If your software runs under Linux and your process does a poll() or a select() it may be a lot cleaner to use signalfd().

I've implemented such in my eventdispatcher, the ed::signal class¹. Here is a copy of the constructor:

snap_communicator::snap_signal::snap_signal(int posix_signal)
    : f_signal(posix_signal)
    //, f_socket(-1) -- auto-init
    //, f_signal_info() -- auto-init
    //, f_unblock(false) -- auto-init
{
    int const r(sigismember(&g_signal_handlers, f_signal));
    if(r != 0)
    {
        if(r == 1)
        {
            // this could be fixed, but probably not worth the trouble...
            throw snap_communicator_initialization_error("the same signal cannot be created more than once in your entire process.");
        }
        // f_signal is not considered valid by this OS
        throw snap_communicator_initialization_error("posix_signal (f_signal) is not a valid/recognized signal number.");
    }

    // create a mask for that signal
    //
    sigset_t set;
    sigemptyset(&set);
    sigaddset(&set, f_signal); // ignore error, we already know f_signal is valid

    // first we block the signal
    //
    if(sigprocmask(SIG_BLOCK, &set, nullptr) != 0)
    {
        throw snap_communicator_runtime_error("sigprocmask() failed to block signal.");
    }

    // second we create a "socket" for the signal (really it is a file
    // descriptor manager by the kernel)
    //
    f_socket = signalfd(-1, &set, SFD_NONBLOCK | SFD_CLOEXEC);
    if(f_socket == -1)
    {
        int const e(errno);
        SNAP_LOG_ERROR("signalfd() failed to create a signal listener for signal ")(f_signal)(" (errno: ")(e)(" -- ")(strerror(e))(")");
        throw snap_communicator_runtime_error("signalfd() failed to create a signal listener.");
    }

    // mark this signal as in use
    //
    sigaddset(&g_signal_handlers, f_signal); // ignore error, we already know f_signal is valid
}

With that socket you can do a poll() and it triggers an equivalent to a read event when a signal arrives.

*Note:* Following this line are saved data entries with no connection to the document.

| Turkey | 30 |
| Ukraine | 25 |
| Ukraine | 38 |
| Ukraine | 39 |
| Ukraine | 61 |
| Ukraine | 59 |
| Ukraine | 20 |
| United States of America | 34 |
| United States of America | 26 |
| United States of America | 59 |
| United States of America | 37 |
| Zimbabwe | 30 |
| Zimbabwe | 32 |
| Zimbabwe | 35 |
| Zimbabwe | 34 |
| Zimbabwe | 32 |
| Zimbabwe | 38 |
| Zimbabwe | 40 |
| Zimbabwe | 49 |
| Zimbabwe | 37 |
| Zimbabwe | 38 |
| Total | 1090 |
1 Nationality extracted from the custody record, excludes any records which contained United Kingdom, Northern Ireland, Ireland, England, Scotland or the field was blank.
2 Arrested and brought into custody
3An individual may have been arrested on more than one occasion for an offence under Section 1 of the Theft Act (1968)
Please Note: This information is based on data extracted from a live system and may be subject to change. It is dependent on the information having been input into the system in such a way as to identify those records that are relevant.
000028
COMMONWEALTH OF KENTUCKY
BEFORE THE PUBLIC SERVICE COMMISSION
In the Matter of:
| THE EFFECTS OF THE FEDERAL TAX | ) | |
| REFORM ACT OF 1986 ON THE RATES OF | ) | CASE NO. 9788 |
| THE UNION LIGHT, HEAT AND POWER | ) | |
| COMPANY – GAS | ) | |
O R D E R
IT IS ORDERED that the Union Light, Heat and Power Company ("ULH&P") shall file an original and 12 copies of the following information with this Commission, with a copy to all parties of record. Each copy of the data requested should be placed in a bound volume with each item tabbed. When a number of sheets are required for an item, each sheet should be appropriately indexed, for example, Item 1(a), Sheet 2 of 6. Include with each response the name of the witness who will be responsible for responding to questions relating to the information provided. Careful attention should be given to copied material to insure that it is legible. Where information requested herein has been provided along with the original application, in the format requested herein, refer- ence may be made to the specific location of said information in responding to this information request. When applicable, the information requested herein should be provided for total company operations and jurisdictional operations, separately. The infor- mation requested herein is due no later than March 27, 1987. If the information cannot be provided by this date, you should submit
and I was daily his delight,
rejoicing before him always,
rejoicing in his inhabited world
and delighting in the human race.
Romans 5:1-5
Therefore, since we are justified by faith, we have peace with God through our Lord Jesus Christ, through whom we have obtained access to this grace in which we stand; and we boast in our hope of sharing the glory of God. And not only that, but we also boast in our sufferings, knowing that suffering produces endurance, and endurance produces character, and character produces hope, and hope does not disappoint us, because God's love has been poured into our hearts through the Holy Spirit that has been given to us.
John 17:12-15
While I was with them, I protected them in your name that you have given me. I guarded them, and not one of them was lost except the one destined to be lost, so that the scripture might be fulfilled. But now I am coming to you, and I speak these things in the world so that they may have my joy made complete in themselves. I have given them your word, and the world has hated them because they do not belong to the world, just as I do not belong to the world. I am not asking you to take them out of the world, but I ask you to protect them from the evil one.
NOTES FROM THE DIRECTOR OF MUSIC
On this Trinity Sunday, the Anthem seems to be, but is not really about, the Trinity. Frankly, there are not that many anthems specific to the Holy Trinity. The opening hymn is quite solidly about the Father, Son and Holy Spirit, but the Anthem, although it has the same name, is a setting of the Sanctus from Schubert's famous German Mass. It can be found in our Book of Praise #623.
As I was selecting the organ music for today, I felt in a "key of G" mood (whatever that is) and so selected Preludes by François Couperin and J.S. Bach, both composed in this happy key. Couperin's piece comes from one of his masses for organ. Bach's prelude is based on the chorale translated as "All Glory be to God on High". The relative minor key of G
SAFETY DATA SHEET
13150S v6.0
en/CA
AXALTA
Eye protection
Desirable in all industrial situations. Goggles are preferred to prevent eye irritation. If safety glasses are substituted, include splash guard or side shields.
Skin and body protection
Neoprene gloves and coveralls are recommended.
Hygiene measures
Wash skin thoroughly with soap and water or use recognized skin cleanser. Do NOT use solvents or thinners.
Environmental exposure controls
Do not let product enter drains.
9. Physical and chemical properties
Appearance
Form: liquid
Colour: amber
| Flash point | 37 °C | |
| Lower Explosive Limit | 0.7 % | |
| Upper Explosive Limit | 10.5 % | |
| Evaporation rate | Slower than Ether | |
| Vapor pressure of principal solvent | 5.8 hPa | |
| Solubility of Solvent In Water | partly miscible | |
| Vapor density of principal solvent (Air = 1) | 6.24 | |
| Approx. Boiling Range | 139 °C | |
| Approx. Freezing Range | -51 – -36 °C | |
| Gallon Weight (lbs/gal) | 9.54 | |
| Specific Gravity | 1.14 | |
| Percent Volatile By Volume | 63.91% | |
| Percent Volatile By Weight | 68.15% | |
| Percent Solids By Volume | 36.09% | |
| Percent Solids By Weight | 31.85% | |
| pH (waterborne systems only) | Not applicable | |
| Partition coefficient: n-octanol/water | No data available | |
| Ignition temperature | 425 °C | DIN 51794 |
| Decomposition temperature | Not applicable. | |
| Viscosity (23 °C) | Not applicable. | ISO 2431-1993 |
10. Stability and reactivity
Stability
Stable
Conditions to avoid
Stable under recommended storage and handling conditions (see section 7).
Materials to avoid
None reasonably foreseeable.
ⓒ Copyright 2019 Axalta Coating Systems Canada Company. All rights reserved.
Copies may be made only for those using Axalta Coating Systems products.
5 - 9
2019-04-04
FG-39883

You retrieve the signal information like this:

int const r(read(f_socket, &f_signal_info, sizeof(f_signal_info)));

with f_signal_info being declared as:

struct signalfd_siginfo     f_signal_info;

The great thing is that now all of that happens in my classes and I don't have any weird signal handlers which can get my thread locked up, does not handle C++ exceptions correctly, and other potential problems. On my end, I have C++ classes with virtual functions that get called whenever an event occurs, including Unix signals such as SIGINT, SIGPIPE, SIGCHLD... You could also implement callbacks using boost signals which give you the power of using std::bind().

All of that said, I still use signal() for SIGSEGV, SIGBUS, etc. those that I'm not going to do any extra work when they occur. I try to log the stack trace on those and that's it. So I don't use signalfd() on them (see my ed::signal_handler implementation).


¹ The old implementation was part of the snap_communicator environment and the signal class was around line 2789 at time of writing.